There are situations when the abstract definition itself has value, even for expository purposes. For instance, the abstract notion of a group or manifold or vector space helps one to understand which constructions are manifestly invariant under different coordinates. Linear algebra is all about understanding this point.

The same point appears in programming when the value of an abstract interface, which can be introduced by an concrete example, lies in the generality with which it deals with different examples. See Functor(Mappable), Monad, or Foldable in Haskell. A more common example is the Iterable interface which can be illustrated via a list, but the value lies in the fact that interface applies to many data structures.

Two more points - sometimes a concept is unsatisfactory because mathematicians haven't achieved a good understanding yet. It's just that the given concept is what was needed to solve some previous problem. Often future concepts, (which one learns later in one's education or newly discovered in research) clarify older unsatisfactory concepts.
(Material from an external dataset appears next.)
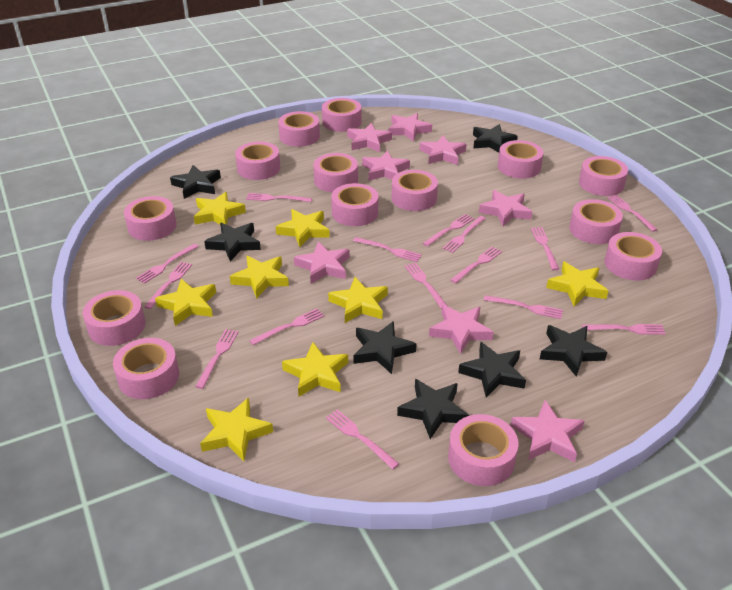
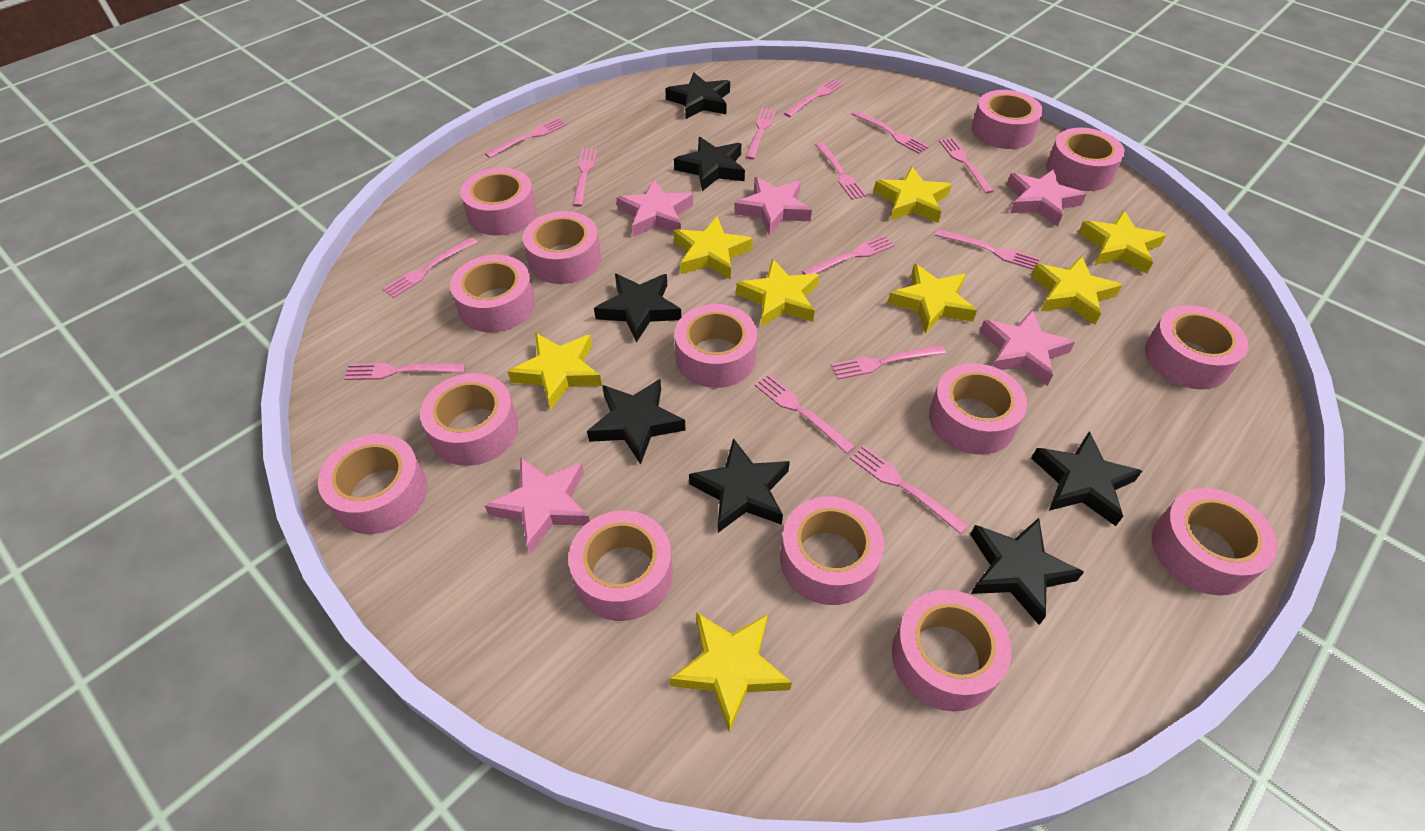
pink fork: [136,244,199,284] [144,262,192,309] [195,329,238,389] [246,193,312,202] [249,308,325,345] [326,409,399,469] [353,237,422,262] [404,262,447,309] [423,214,474,246] [442,216,486,253] [450,246,502,283] [484,295,563,319] [531,227,559,270] [582,324,666,335] [607,195,658,232] = 15 -> [344,363,466,380] [382,237,477,298] [485,118,567,158] [573,148,597,207] [746,108,776,160] [755,374,855,454] [784,78,844,117] [802,235,895,274] [815,142,867,200] [831,345,946,379] [850,445,969,534] [852,110,929,154] [935,229,1040,270] [939,138,994,194] = 14
pink star: [294,242,350,284] [347,123,392,152] [362,151,410,181] [388,113,432,142] [420,135,467,165] [429,304,494,354] [479,190,532,226] [510,400,584,462] = 8 -> [485,457,590,554] [617,180,693,237] [734,177,812,235] [980,310,1075,386] [1007,169,1086,227] = 5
Also, the aha insight that one gets that a seemingly abstruse concept becomes clear is often dependent on past work which has helped one to internalize some details. After the insight, just a couple of words can stand for long statements. For instance, the word 'manifold' stands for what would be a complicated notion for 19th century geometers, or a more simple example, 'local isomorphism' stands for a statement like inverse function theorem. But if one goes to a new student and repeats the insight, they may not get it as a certain amount of background work needs to be done.